Berita TeknologiTeknoTips

NIK Saja Tak Cukup, Ini Aturan Baru Registrasi Kartu SIM 2026

Simak aturan baru registrasi kartu SIM 2026 berdasarkan Permen Komdigi Nomor 7 Tahun 2026. Wajib registrasi kartu SIM biometrik wajah.

Pemerintah melalui Kementerian Komunikasi dan Digital resmi menerbitkan Permen Komdigi Nomor 7 Tahun 2026. Regulasi ini membawa perubahan revolusioner pada sistem telekomunikasi di Indonesia dengan memberlakukan aturan baru registrasi kartu SIM yang lebih ketat.

Kini, registrasi tidak lagi sekadar mengirimkan SMS berisi NIK dan Nomor KK. Pemerintah mewajibkan prinsip Know Your Customer (KYC) berbasis biometrik guna menekan angka penipuan digital dan penyalahgunaan identitas.

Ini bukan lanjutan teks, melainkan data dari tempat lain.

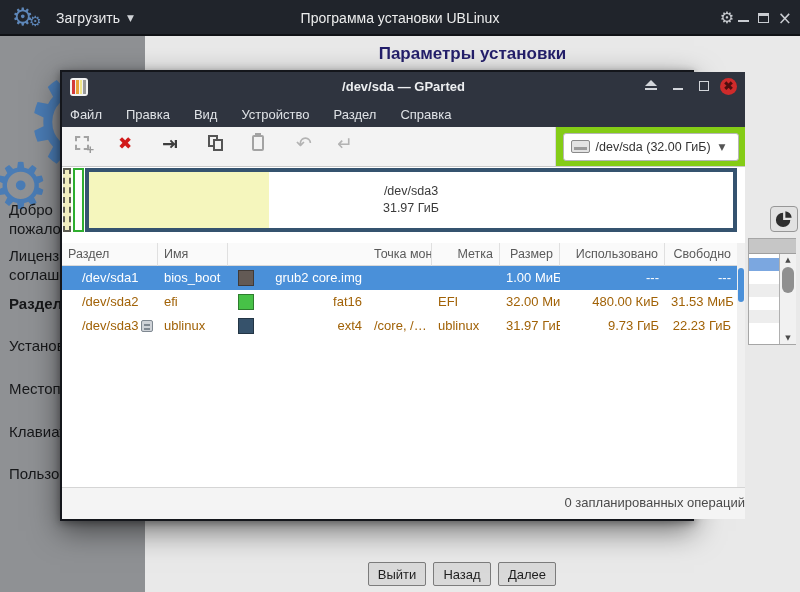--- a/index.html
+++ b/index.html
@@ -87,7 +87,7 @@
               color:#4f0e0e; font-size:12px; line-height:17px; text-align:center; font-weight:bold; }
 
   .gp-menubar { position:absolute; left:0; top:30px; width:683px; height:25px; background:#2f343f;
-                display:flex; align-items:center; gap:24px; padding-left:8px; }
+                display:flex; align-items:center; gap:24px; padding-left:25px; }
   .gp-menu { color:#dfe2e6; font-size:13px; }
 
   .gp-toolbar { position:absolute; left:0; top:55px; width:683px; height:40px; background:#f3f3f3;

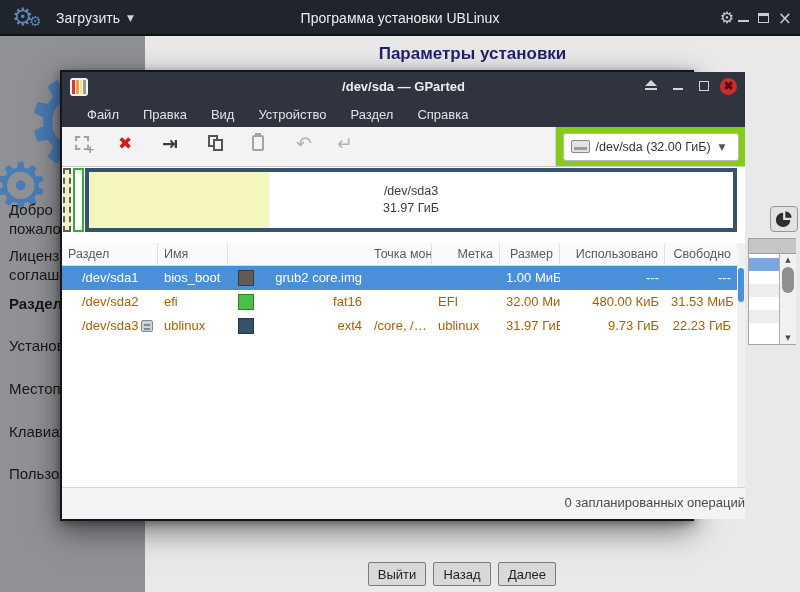--- a/index.html
+++ b/index.html
@@ -134,7 +134,7 @@
   .col6{left:498px;width:105px;} .col7{left:603px; width:72px; border-right:none;}
   .t-right { text-align:right; } .t-left { text-align:left; }
 
-  .gp-row { position:absolute; left:0; width:675px; height:24px; font-size:13px; color:#a16207; background:#ffffff; }
+  .gp-row { position:absolute; left:0; width:675px; height:24px; font-size:13px; color:#737373; background:#ffffff; }
   .row0 { top:194px; background:#4a90d9; color:#ffffff; }
   .row1 { top:218px; } .row2 { top:242px; }
   .td { position:absolute; top:0; height:24px; line-height:24px; padding:0 6px; white-space:nowrap; overflow:hidden; }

12 Poin Penting Aturan Baru Registrasi Kartu SIM 2026

Aturan dan cara daftar registrasi SIM baru 2026 dengan validasi NIK dan wajah
Istimewa

Berdasarkan Permen Komdigi Nomor 7 Tahun 2026, berikut adalah ringkasan aturan yang wajib kamu ketahui sebagai pengguna layanan seluler di Indonesia:

  1. Wajib Biometrik Wajah
    • Seluruh operator seluler wajib menerapkan verifikasi biometrik, khususnya pengenalan wajah (face recognition), untuk memastikan validitas pelanggan.
  2. Kartu Perdana Dijual Non-Aktif
    • Tidak ada lagi kartu SIM yang bisa langsung kamu pakai. Kartu perdana wajib dalam kondisi tidak aktif saat dibeli dan baru bisa digunakan setelah registrasi berhasil.
  3. Syarat WNI
    • Registrasi wajib menggunakan NIK dan verifikasi wajah yang terhubung dengan data kependudukan.
  4. Syarat WNA
    • Warga Negara Asing wajib melampirkan paspor serta dokumen izin tinggal sah seperti KITAS atau KITAP.
  5. Registrasi Anak di Bawah 17 Tahun
    • Menggunakan NIK anak yang tertera di KK, dengan NIK dan verifikasi wajah kepala keluarga.
  6. Metode Registrasi Mandiri
    • Pelanggan tetap bisa melakukan cara daftar kartu SIM baru secara mandiri melalui aplikasi resmi operator dengan sistem OTP dan juga verifikasi wajah.
  7. Validasi Sebelum Aktivasi
    • Operator dilarang mengaktifkan nomor sebelum data identitas tervalidasi 100%. Proses aktivasi maksimal 1×24 jam setelah validasi.
  8. Batasan Jumlah Nomor
    • Satu identitas (NIK) maksimal hanya boleh memiliki tiga nomor prabayar pada satu operator seluler.
  9. Hak Cek Nomor
    • Masyarakat berhak mengecek seluruh nomor yang terdaftar atas NIK mereka melalui fasilitas yang tersedia dari pihak operator.
  10. Pemblokiran Nomor Tidak Sah
    • Pelanggan bisa meminta pemblokiran jika NIK mereka dicatut orang lain. Nomor yang tidak registrasi ulang dalam 24 jam akan langsung hangus.
  11. Sistem Aduan Nasional
    • Portal aduan resmi akan tersedia untuk melaporkan nomor penipuan. Operator wajib memblokir nomor terindikasi penipuan dalam waktu maksimal 1×24 jam.
  12. Keamanan Data ISO 27001
    • Operator wajib mengantongi sertifikasi keamanan informasi internasional untuk menjamin kerahasiaan data biometrik pelanggan.

Kesimpulan

Dengan berlakunya registrasi kartu SIM biometrik, pemerintah menargetkan ruang gerak pelaku kejahatan siber semakin sempit. Penggunaan nomor anonim yang selama ini menjadi alat utama penipuan online kemungkinan akan menurun drastis karena setiap nomor kini terikat dengan data wajah pemiliknya.